TASK REQUIREMENTS:
Look through the listing for the word "with". Copy each line that has it.

▬▬▬▬▬▬▬▬▬▬

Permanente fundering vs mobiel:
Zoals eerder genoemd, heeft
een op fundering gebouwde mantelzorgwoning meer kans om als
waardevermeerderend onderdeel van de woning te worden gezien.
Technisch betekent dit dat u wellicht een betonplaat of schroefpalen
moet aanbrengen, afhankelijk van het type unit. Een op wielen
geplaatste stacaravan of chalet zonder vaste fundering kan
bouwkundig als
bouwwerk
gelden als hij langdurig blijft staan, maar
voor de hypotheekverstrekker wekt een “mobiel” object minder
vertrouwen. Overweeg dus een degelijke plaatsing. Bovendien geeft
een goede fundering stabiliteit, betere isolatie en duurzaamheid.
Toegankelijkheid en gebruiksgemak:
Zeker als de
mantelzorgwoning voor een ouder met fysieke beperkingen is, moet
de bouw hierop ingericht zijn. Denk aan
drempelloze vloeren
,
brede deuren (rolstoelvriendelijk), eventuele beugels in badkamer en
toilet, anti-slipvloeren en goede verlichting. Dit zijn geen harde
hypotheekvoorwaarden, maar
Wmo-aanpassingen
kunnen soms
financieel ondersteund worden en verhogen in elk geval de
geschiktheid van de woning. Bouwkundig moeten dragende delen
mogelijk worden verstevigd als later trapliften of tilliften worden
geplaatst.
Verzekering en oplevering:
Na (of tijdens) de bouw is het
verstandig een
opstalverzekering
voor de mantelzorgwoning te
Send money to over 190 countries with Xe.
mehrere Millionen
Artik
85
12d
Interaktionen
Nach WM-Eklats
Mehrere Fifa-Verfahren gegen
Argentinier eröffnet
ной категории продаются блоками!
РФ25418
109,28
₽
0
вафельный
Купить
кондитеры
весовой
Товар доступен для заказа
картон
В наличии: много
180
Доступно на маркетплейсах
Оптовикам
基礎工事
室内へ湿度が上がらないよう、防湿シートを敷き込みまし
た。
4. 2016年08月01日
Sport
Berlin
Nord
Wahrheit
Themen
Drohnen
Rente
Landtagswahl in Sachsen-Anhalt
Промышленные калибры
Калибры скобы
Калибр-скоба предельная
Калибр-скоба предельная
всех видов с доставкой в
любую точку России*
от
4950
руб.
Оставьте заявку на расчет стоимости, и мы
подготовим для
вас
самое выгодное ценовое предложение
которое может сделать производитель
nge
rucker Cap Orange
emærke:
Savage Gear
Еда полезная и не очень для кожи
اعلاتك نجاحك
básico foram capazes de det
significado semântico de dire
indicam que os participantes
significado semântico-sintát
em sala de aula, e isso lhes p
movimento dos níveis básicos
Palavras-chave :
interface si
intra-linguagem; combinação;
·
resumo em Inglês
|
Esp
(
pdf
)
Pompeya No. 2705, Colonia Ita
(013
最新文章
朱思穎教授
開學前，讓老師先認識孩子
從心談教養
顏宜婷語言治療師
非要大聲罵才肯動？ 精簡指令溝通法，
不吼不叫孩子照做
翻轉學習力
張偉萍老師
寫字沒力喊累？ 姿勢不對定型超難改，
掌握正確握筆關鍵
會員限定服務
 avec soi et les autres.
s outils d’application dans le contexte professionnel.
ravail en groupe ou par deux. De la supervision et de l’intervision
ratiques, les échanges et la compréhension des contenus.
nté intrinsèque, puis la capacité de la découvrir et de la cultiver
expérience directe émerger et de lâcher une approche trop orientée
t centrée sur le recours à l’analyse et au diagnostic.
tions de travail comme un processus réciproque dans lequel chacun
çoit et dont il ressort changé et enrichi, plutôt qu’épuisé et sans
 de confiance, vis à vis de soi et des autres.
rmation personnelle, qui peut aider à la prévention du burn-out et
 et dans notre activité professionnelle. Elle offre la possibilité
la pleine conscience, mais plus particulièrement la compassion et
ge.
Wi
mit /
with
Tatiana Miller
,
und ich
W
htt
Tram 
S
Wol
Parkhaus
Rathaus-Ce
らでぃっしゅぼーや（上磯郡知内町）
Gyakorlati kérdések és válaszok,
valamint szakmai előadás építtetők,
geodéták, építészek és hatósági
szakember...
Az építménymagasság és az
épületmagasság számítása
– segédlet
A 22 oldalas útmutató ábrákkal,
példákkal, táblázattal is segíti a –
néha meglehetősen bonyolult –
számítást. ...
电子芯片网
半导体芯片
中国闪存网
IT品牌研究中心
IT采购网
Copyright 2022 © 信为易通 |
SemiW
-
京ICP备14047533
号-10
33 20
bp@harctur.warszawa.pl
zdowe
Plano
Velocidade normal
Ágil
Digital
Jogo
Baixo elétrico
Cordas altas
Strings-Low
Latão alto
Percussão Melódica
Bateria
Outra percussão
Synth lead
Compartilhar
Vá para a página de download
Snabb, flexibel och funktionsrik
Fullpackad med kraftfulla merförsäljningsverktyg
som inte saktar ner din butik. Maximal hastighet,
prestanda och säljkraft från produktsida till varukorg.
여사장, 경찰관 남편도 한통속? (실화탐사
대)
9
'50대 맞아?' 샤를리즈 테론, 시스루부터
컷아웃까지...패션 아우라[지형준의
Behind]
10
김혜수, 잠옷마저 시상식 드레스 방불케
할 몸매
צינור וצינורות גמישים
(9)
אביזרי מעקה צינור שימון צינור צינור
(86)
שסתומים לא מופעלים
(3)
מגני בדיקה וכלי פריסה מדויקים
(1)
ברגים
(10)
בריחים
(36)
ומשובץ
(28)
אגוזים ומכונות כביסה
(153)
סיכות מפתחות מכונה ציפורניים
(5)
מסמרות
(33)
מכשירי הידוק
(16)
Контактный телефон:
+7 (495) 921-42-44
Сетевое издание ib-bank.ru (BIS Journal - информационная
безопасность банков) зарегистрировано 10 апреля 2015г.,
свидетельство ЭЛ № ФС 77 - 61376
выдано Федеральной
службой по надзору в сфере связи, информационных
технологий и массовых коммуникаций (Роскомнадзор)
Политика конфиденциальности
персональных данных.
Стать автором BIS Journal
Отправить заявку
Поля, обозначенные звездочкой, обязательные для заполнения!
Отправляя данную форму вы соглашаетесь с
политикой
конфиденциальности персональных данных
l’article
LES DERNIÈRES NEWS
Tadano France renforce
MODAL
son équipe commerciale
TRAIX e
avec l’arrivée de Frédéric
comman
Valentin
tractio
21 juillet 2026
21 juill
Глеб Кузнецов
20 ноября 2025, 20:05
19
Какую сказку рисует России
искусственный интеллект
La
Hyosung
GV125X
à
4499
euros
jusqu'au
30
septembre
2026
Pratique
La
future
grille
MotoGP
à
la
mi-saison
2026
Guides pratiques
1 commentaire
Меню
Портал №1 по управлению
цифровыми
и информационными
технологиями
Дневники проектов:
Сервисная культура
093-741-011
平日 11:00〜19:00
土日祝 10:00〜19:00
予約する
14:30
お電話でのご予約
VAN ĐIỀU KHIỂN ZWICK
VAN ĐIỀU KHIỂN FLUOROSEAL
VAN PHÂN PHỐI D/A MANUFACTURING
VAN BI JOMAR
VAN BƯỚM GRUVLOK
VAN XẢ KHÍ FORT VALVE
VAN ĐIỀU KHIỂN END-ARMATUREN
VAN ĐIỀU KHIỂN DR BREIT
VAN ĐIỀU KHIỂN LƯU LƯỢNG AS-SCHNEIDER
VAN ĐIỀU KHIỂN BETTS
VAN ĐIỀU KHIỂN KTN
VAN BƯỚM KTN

▬▬▬▬▬▬▬▬▬▬

ANSWER SPACE:
Send money to over 190 countries with Xe.
with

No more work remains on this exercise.